Counting only the lines below that contain the word "your", what is the total? Give it with no other words.

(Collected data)
- - -
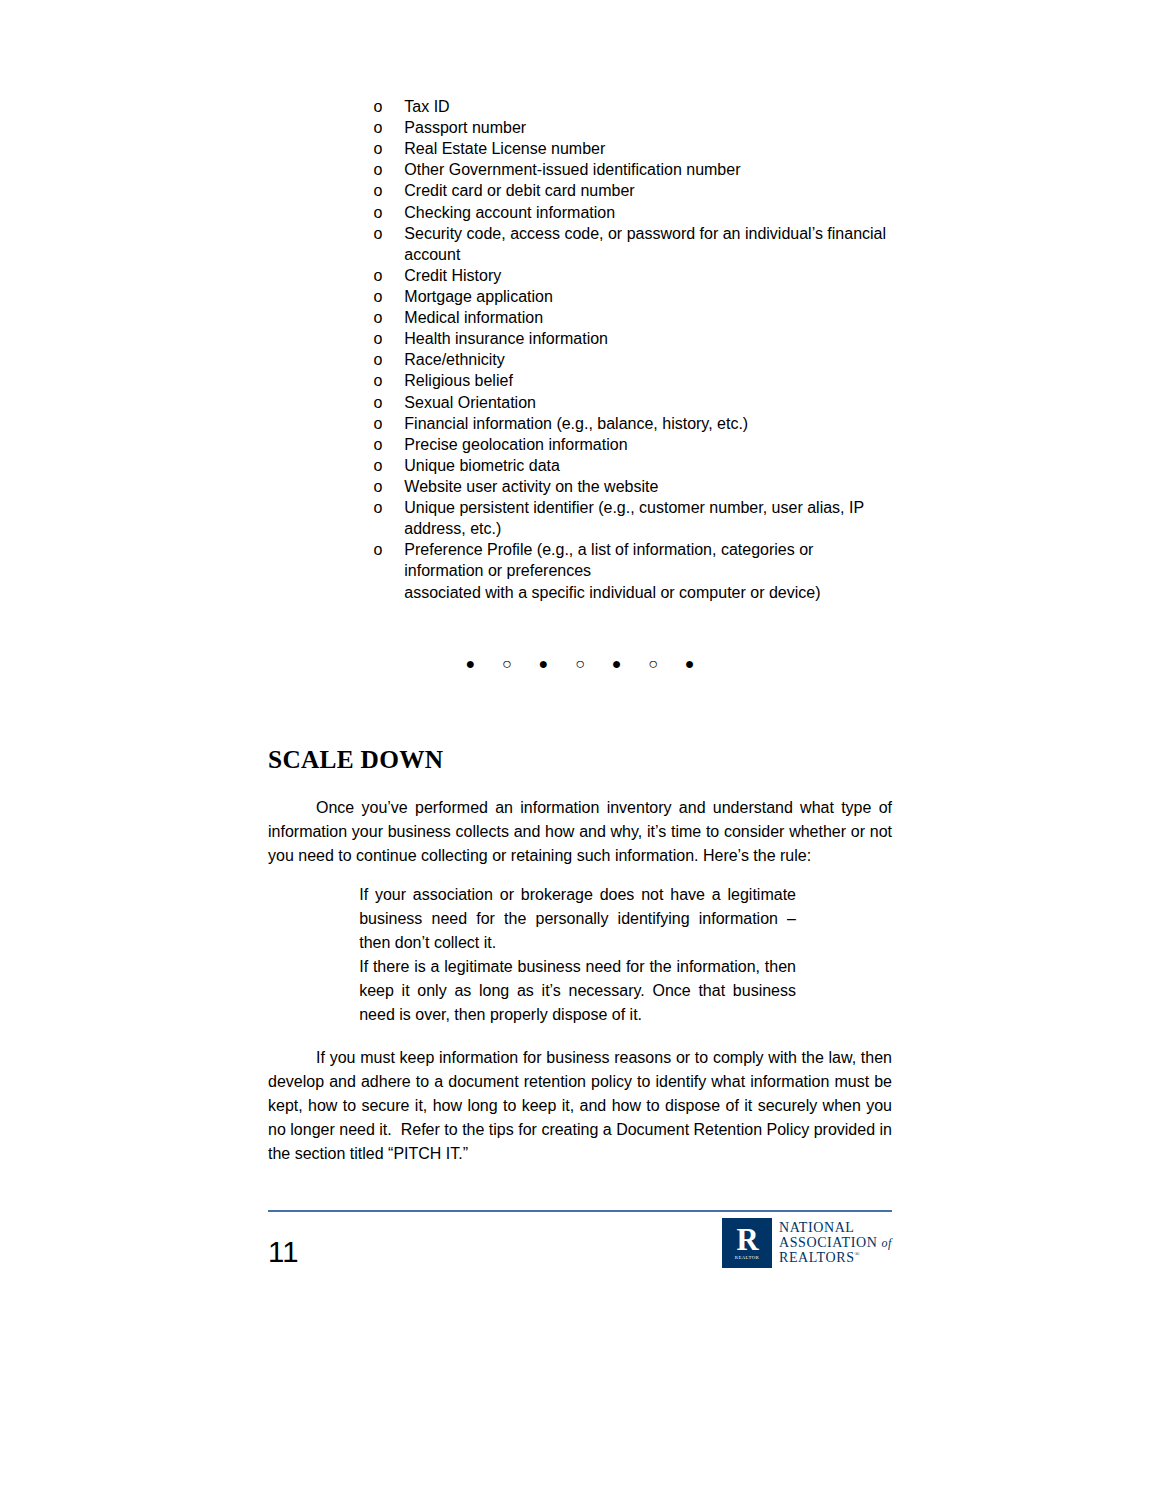Tax ID
Passport number
Real Estate License number
Other Government-issued identification number
Credit card or debit card number
Checking account information
Security code, access code, or password for an individual’s financial account
Credit History
Mortgage application
Medical information
Health insurance information
Race/ethnicity
Religious belief
Sexual Orientation
Financial information (e.g., balance, history, etc.)
Precise geolocation information
Unique biometric data
Website user activity on the website
Unique persistent identifier (e.g., customer number, user alias, IP address, etc.)
Preference Profile (e.g., a list of information, categories or information or preferencesassociated with a specific individual or computer or device)
●○●○●○●
SCALE DOWN
Once you’ve performed an information inventory and understand what type of information your business collects and how and why, it’s time to consider whether or not you need to continue collecting or retaining such information. Here’s the rule:
If your association or brokerage does not have a legitimate business need for the personally identifying information – then don’t collect it.
If there is a legitimate business need for the information, then keep it only as long as it’s necessary. Once that business need is over, then properly dispose of it.
If you must keep information for business reasons or to comply with the law, then develop and adhere to a document retention policy to identify what information must be kept, how to secure it, how long to keep it, and how to dispose of it securely when you no longer need it. Refer to the tips for creating a Document Retention Policy provided in the section titled “PITCH IT.”
11
R REALTOR
NATIONAL
ASSOCIATION of
REALTORS®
- - -
Solution: 2